It is Easter Monday in Tylissos and from early morning you start seeing people holding taperware and plates, heading towards the village cemetery a few meters outside the settlement. Already from 8 in the morning, dishes with Easter specialties are neatly placed on the graves, candles are lit and the 'silence of the grave' breaks from the sudden mob invasion.
The village priest visits every grave to perform a small (but collective) memorial service and right after the relatives of the dead offer food and wine to the people around, who do the same in return. Kaltsounia (easter pastries), cookies, easter eggs, even lamb and kokoretsi change hands over the tombstones, in a festive atmosphere that beats sorrow.
Macabre? Not really... this is an ancient custom, originating from Minoan times, which survived from generation to generation to our days and adjusted to modern religion, so that today it brings the joyful message of resurrection and the family warmth of the holidays to the dead realtives and friends.

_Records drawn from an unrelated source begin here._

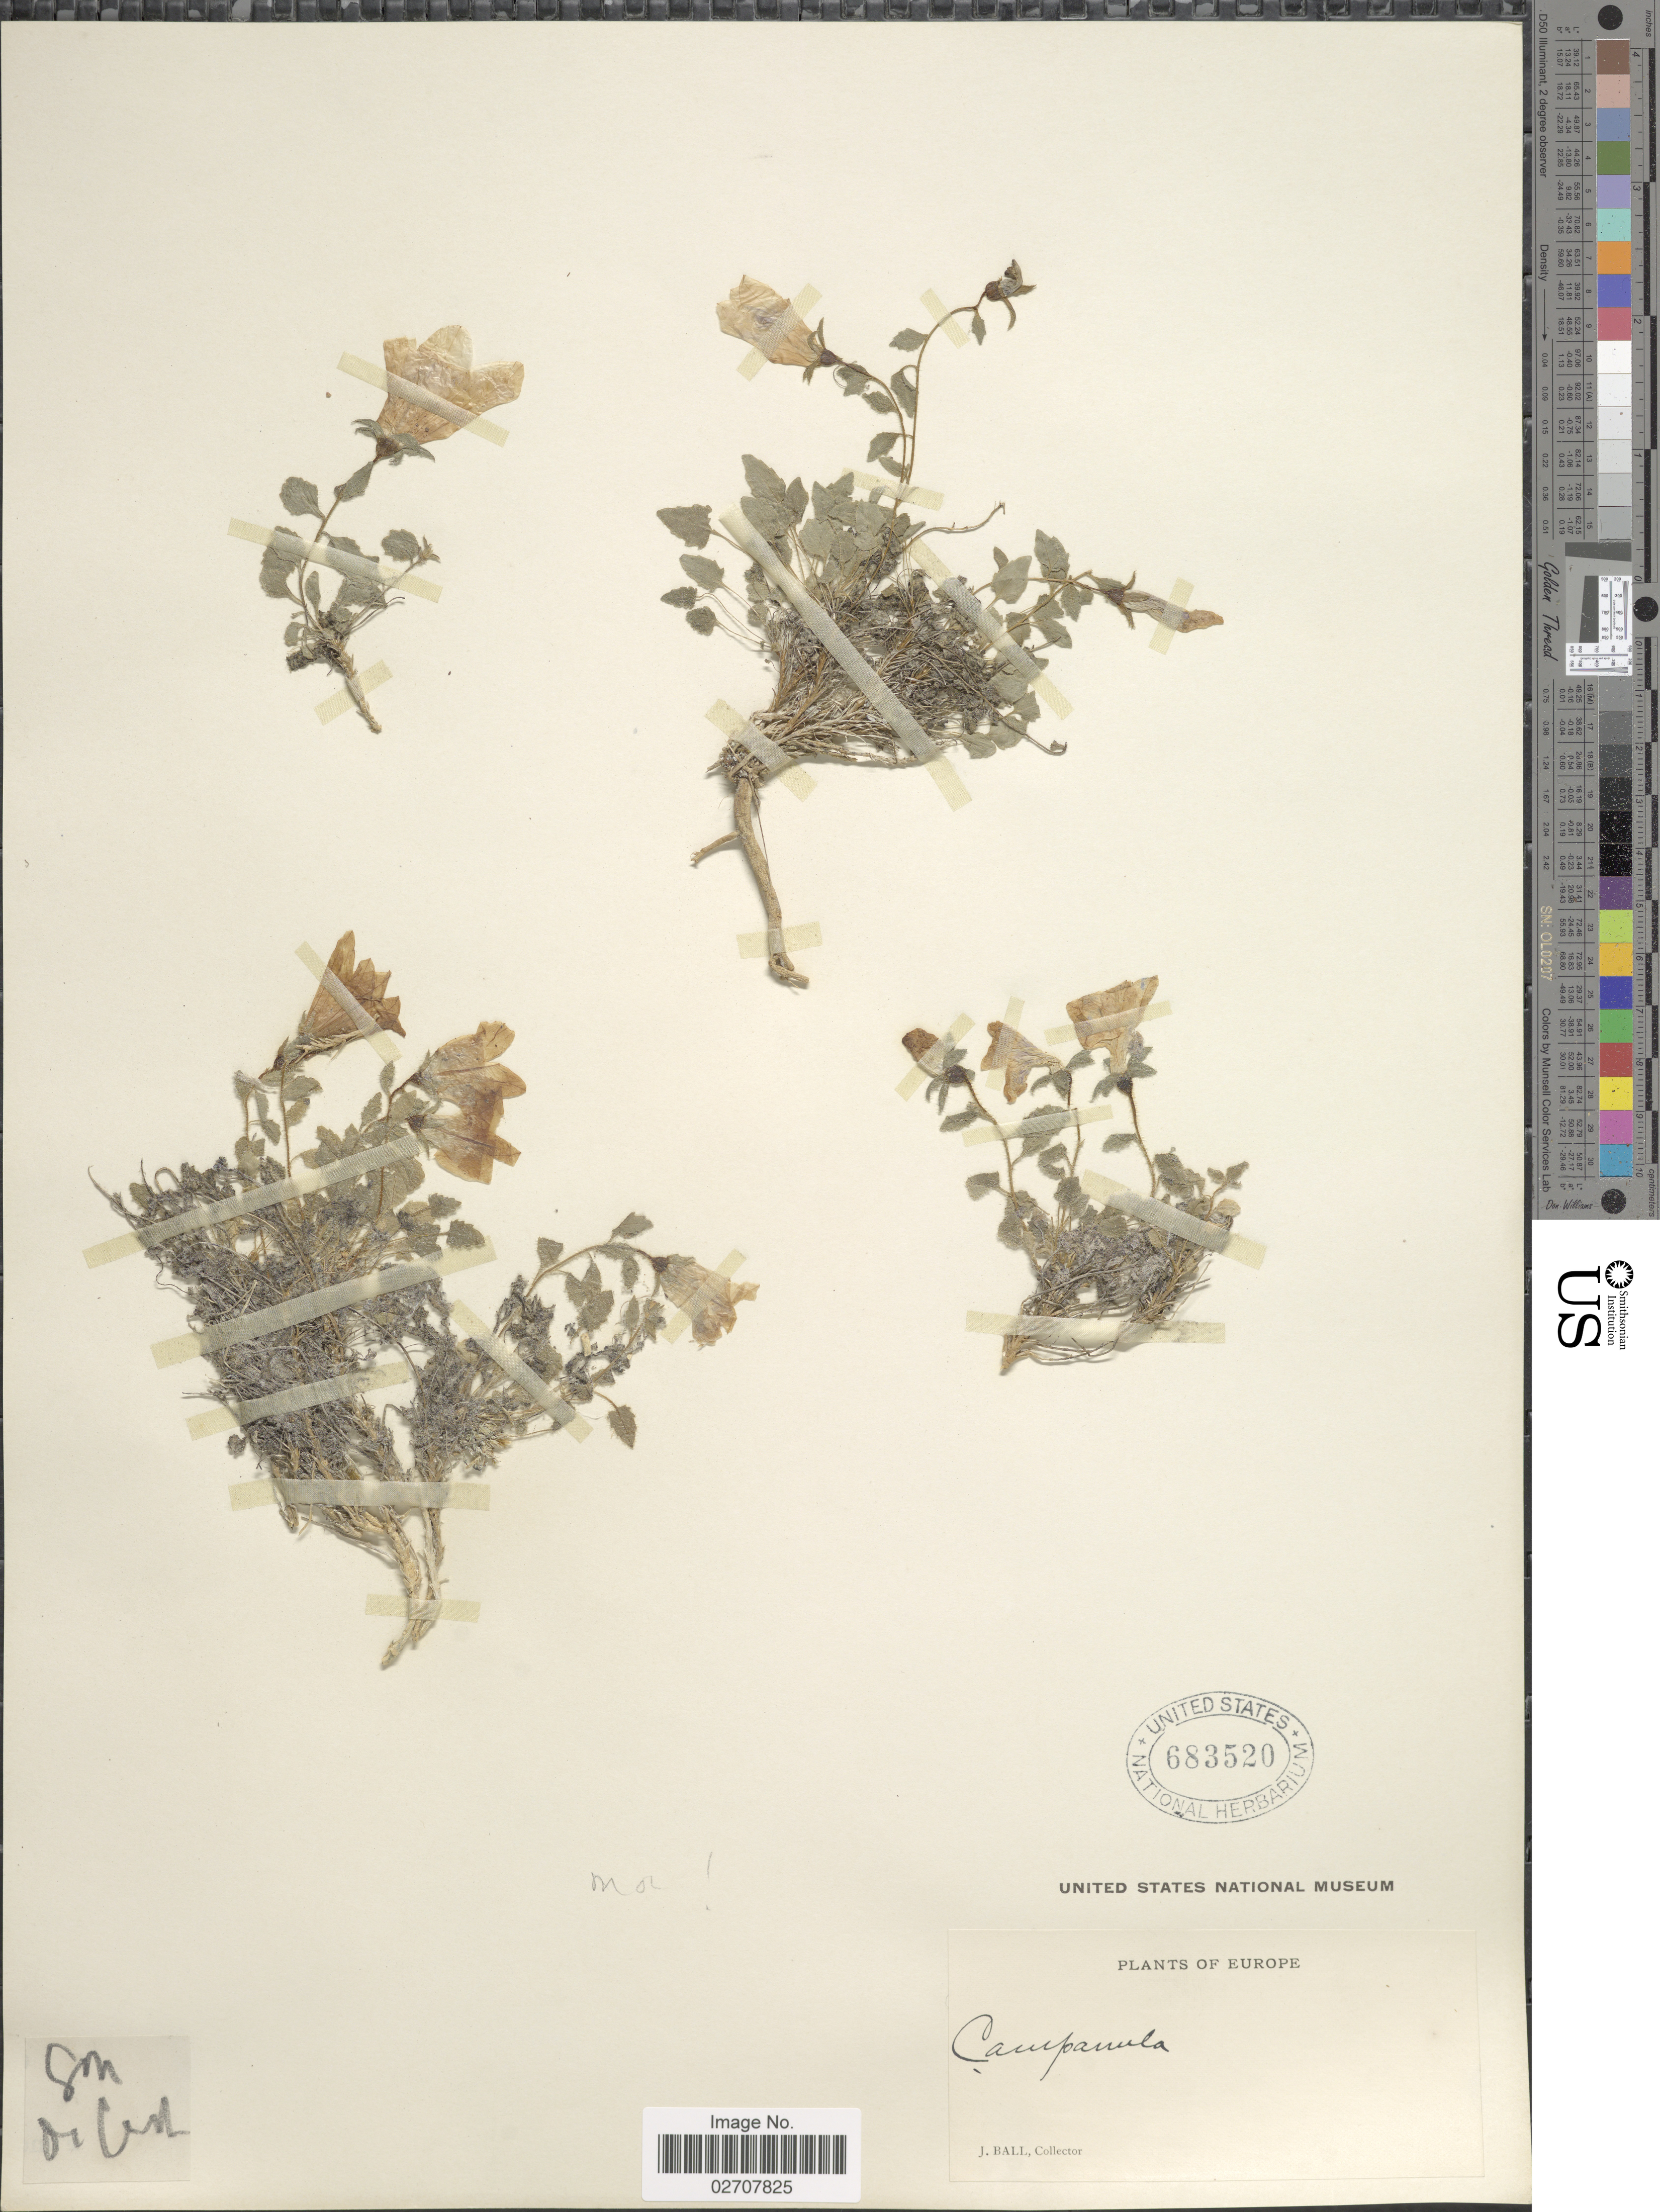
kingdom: Plantae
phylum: Tracheophyta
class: Magnoliopsida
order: Asterales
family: Campanulaceae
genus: Campanula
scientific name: Campanula morettiana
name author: Rchb.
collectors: J. Ball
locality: Europe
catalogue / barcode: US 683520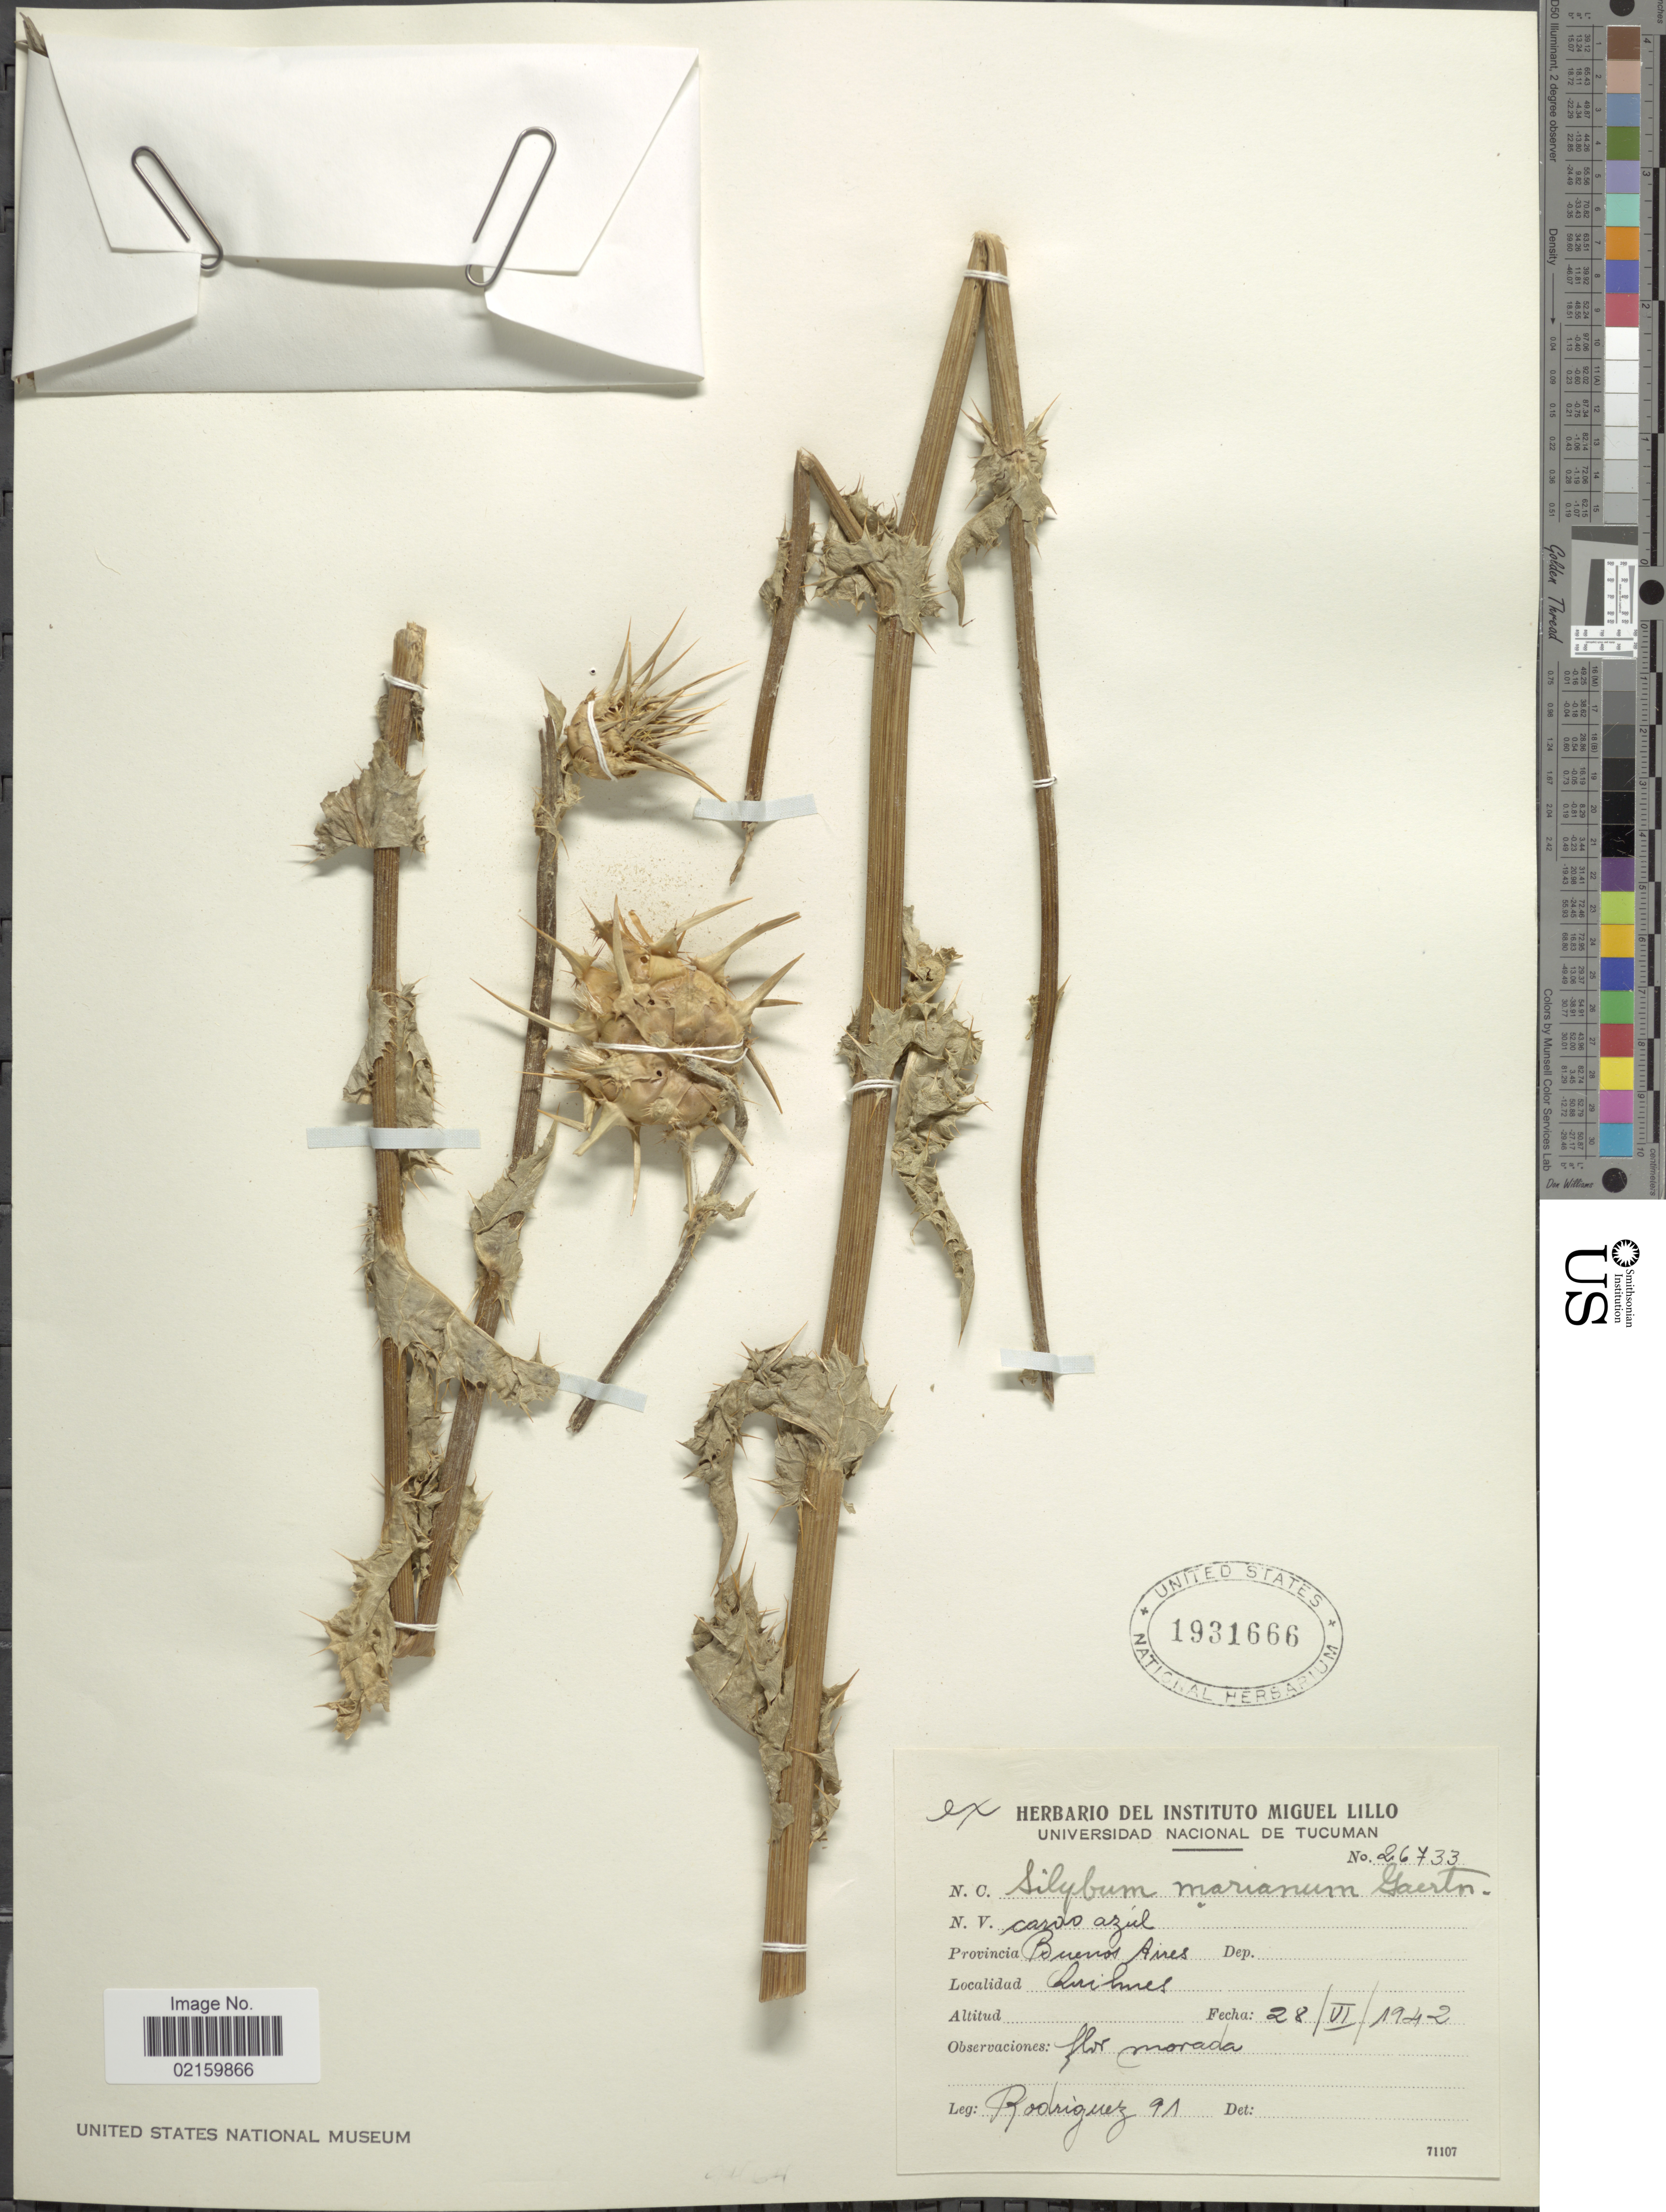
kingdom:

Easter pastries, cookies, easter eggs and even lamb change hands over the tombstones, in a festive atmosphere that beats sorrow
The belief in the immortality of the soul and the need to communicate with our ancestors is (and was) part of most cultures and such 'strange' customs are obviously not exclusive to this small Cretan village. In Greece there is a similar custom in North Greece (Giromeri, Thesprotia), where on Easter Monday inhabitants pay tribute to their dead with music, walking around the graves playing instruments and singing. However, the most famous edition of this custom internationally is probably the phantasmagoric 'Day of the Dead' in Mexico, where offerings are made (food, sweets, loved objects, ect) on the graves of dead relatives and friends - also an ancient tradition from the time of the Aztecs.